- Data under study -

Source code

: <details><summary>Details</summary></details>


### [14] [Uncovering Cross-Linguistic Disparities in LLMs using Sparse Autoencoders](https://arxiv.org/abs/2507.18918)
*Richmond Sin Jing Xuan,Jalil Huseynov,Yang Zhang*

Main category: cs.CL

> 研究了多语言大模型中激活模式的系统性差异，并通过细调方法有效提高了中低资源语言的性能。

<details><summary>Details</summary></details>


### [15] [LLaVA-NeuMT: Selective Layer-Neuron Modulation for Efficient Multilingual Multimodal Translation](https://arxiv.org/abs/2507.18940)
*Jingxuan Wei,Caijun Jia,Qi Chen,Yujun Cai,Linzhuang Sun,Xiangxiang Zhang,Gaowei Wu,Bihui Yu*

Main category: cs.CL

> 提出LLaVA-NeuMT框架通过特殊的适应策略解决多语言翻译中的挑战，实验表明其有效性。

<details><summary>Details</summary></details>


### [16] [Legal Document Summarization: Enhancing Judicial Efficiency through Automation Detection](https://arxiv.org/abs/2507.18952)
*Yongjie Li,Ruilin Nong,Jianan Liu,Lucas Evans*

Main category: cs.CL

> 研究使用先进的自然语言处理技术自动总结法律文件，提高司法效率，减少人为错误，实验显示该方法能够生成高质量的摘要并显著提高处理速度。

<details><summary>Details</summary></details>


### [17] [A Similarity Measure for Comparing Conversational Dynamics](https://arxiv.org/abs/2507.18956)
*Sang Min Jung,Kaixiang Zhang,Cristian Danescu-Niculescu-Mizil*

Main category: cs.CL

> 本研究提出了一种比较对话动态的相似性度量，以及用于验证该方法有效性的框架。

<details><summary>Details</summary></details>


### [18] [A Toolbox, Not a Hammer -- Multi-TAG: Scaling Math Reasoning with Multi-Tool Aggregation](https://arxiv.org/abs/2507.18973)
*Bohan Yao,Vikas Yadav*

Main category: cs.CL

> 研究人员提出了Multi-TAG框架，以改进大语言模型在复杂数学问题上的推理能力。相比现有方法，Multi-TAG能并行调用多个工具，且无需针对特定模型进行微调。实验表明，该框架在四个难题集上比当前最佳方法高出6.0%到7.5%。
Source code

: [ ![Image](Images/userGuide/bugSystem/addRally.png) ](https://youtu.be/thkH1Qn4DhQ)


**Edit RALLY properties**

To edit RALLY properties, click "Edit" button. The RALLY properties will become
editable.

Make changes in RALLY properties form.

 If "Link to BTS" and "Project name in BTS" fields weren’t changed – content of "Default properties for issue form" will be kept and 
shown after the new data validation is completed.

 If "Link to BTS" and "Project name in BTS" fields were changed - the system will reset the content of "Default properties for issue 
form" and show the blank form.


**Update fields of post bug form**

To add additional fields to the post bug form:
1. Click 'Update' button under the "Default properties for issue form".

- Exercise directions -
What you return should consist solely of the lines from the one containing "Make changes in RALLY properties form." through the end of the entries above, reproduced exactly.

- Task output -
Make changes in RALLY properties form.

 If "Link to BTS" and "Project name in BTS" fields weren’t changed – content of "Default properties for issue form" will be kept and 
shown after the new data validation is completed.

 If "Link to BTS" and "Project name in BTS" fields were changed - the system will reset the content of "Default properties for issue 
form" and show the blank form.


**Update fields of post bug form**

To add additional fields to the post bug form:
1. Click 'Update' button under the "Default properties for issue form".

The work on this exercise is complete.